### Source document

Faulty E-Cigarette Battery Forces Passenger Jet to Land

In June 2018, a Boeing 737-700 WestJet flight, from Calgary International Airport (CYYC), Alberta, to Vancouver International Airport (CYVR), British Columbia, with 2 flight crew members, 3 cabin crew members, and 53 passengers on board, was forced to return to the airport following a fire in the cargo hold of the aircraft.

Ten minutes later, the aircraft landed; no visual signs of fire were noted, and no hot spots were detected by infrared camera imaging.

Once ground crew personnel opened the lower aft baggage compartment, they found one passenger’s bag showed signs of fire damage and there was minor thermal damage to the cargo hold’s fire-resistant liner near that bag.

According to the report by the Transportation Safety Board of Canada, the bag belonged to a passenger who “flew frequently for business purposes and was aware of WestJet’s policies” that say e-cigarettes and the lithium-ion batteries associated with them must be in carry-on baggage only, not in checked bags.

######
### Excerpted data

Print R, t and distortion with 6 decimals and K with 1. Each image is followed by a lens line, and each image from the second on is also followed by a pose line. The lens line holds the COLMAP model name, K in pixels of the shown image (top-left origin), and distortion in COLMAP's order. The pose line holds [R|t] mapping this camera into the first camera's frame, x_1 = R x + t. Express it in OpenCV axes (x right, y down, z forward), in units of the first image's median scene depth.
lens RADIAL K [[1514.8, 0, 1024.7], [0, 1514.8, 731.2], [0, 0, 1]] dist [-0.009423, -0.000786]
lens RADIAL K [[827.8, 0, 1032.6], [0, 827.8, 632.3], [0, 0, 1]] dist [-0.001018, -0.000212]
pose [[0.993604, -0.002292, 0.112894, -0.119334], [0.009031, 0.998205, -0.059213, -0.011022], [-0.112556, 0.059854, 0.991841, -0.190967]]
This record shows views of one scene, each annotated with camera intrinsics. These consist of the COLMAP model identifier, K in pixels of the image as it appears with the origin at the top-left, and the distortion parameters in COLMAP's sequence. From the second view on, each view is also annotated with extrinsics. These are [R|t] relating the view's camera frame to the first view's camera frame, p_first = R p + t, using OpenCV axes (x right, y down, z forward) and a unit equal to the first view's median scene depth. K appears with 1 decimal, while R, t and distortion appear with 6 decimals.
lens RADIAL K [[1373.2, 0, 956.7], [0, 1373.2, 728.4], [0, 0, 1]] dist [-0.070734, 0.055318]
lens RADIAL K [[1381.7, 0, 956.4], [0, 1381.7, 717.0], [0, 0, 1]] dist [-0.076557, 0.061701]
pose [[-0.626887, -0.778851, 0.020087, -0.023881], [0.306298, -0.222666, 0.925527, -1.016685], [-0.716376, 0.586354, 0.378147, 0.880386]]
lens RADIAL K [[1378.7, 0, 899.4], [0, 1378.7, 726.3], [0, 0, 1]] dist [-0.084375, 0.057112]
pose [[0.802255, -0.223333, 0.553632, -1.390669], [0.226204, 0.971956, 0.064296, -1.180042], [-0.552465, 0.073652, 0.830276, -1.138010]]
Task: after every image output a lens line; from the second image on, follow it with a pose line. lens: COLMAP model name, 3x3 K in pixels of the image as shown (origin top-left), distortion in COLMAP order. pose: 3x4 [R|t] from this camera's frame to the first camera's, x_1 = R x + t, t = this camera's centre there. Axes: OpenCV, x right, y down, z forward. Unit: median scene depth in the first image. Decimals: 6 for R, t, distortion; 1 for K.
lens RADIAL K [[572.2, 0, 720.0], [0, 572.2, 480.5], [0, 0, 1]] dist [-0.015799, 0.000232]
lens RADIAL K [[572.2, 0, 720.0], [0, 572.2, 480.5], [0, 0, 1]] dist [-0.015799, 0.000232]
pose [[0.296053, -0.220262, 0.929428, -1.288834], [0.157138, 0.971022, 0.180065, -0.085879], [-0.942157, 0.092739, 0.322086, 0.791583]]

######

Questions to answer
- A) Reproduce the passage of the e-cigarette battery article from "In June 2018, a" to "infrared camera imaging." word for word.
- B) Answer these questions from the e-cigarette battery article:
(i) How many passengers were on board the flight?
(ii) What was used to check the aircraft for hot spots after it landed?
(iii) Which organization produced the report on the incident?
You can ignore the records entirely.

Responses
- A)
In June 2018, a Boeing 737-700 WestJet flight, from Calgary International Airport (CYYC), Alberta, to Vancouver International Airport (CYVR), British Columbia, with 2 flight crew members, 3 cabin crew members, and 53 passengers on board, was forced to return to the airport following a fire in the cargo hold of the aircraft.

Ten minutes later, the aircraft landed; no visual signs of fire were noted, and no hot spots were detected by infrared camera imaging.

- B)
(i) 53 passengers.
(ii) Infrared camera imaging.
(iii) The Transportation Safety Board of Canada.